■ WORK TO COMPLETE ■
Rewrite the part that opens with the line containing "alpha_max_vals n=25: median" and closes with the line containing "alpha_m_vals n=25: median", replacing "whiskers" with "whisker ends" and leaving everything else unchanged.

■ DATA ■

───

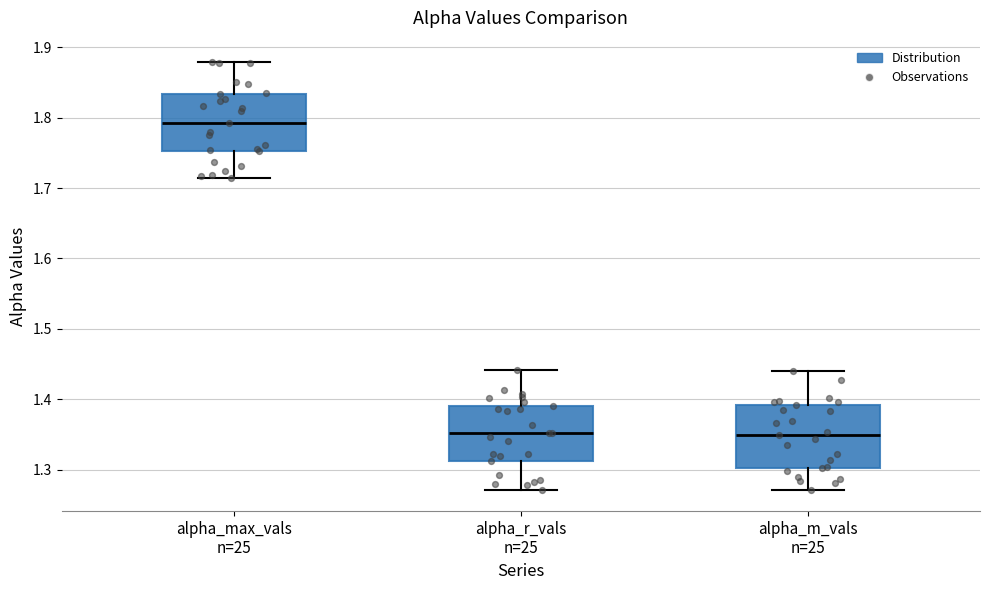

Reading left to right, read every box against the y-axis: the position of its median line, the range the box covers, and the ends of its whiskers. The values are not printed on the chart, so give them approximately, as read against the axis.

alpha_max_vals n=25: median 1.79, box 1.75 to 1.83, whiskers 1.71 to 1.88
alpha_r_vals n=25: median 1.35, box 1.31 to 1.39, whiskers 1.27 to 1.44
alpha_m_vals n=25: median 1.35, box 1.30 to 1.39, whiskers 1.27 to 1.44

───

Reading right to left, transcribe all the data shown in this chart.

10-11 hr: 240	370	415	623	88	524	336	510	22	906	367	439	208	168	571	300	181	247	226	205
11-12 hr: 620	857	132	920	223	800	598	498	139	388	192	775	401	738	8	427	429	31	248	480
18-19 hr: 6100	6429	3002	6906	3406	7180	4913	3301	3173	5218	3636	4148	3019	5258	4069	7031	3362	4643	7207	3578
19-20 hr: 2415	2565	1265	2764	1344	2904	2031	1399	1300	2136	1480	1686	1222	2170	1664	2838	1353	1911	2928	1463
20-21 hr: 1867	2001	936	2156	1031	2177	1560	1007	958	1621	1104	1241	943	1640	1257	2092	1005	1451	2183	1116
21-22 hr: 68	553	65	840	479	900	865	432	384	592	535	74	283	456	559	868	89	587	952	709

───

■ FINISHED TASK ■
alpha_max_vals n=25: median 1.79, box 1.75 to 1.83, whisker ends 1.71 to 1.88
alpha_r_vals n=25: median 1.35, box 1.31 to 1.39, whisker ends 1.27 to 1.44
alpha_m_vals n=25: median 1.35, box 1.30 to 1.39, whisker ends 1.27 to 1.44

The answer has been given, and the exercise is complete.